Great discussion, I'm enjoying it (although an hour with a whiteboard would be even better).
My eventual (no pun intended!) plan was going to be to evolve the interfaces and separation of responsibilities for AbstractS3AccessPolicy and S3Store such that S3Store never makes its own internal metadata calls (like the internal getFileStatus calls you mentioned).
Yeah, I was trying to come up with a way to do this. My goals are clean / minimal code, and near-optimal performance (want upstream s3a to be very fast).
The crux of the problem seems that the top level logic of things like mkdirs()/rename() etc. need to call getFileStatus(), and those internal getFileStatus() calls are subject to the same source-of-truth and retry policies as the public API. In this case, the only way I can think to really separate the top-level logic for FileSystem ops (e.g. mkdir) from the policy on MetadataStore, is to build some sort of execution plan in top level logic then pass to a policy layer to execute it. You'd have three layers, roughly, FileSystem top-level, Raw S3 I/O, Policy / execution. This seems like it would be slower and way over-complicated (some steps in execution are conditional, you end up with a pseudo-language). There is also the AOP approach that s3mper took, but I think we can do better since we can modify the upstream code, and our goals are a bit more ambitious (more than just listStatus(), plus ability to use MetadataStore as source of truth).
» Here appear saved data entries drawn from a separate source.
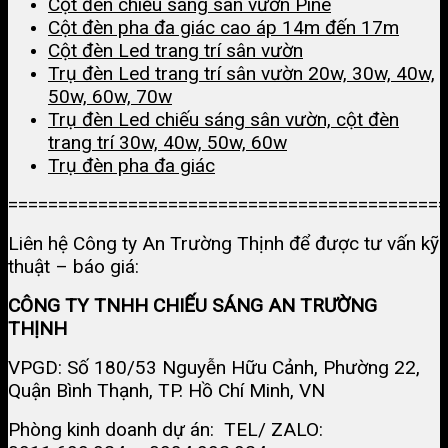
Cột đèn chiếu sáng sân vườn Pine
Cột đèn pha đa giác cao áp 14m đến 17m
Cột đèn Led trang trí sân vườn
Trụ đèn Led trang trí sân vườn 20w, 30w, 40w,
50w, 60w, 70w
Trụ đèn Led chiếu sáng sân vườn, cột đèn
trang trí 30w, 40w, 50w, 60w
Trụ đèn pha đa giác
============================================
Liên hệ Công ty An Trường Thịnh để được tư vấn kỹ
thuật – báo giá:
CÔNG TY TNHH CHIẾU SÁNG AN TRƯỜNG
THỊNH
VPGD: Số 180/53 Nguyễn Hữu Cảnh, Phường 22,
Quận Bình Thạnh, TP. Hồ Chí Minh, VN
Phòng kinh doanh dự án: TEL/ ZALO:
I thought it would introduce complicated control flow in a lot of the S3AFileSystem methods. However, refactorings like this are always subjective, and it's entirely possible that I was wrong.
This is true. Seems like the classic performance vs. complexity tradeoff. I don't think you are wrong at all, just a question of priorities. I'm willing to sacrifice a little code separation for significant performance benefit, and possibly a more complete solution (e.g. if internal getFileStatus() call misses a file above mkdirs(path) because that file creation was eventually consistent).
If you prefer, we can go that way
That is my preference at this stage. It was not as bad as I thought it would be when we prototyped it. Also I like doing refactoring / generalization after seeing some concrete cases in code (i.e. start by complicating top level S3AFileSystem logic).
My preference would probably change if I could think of a clean way to handle the internal getFileStatus() calls.
and later revisit the larger split I proposed here in patch 001 if it's deemed necessary.
I think we do need to break up S3AFileSystem. I'll be very supportive of future refactorization here, in general.
Really the only portion of patch 001 that I consider an absolute must is the S3ClientFactory work. I think it's vital to the project that we have the ability to mock S3 interactions to simulate eventual consistency.
Yes, I like this part of it. Being able to mock the S3 service out would be awesome, and I didn't notice any real downside.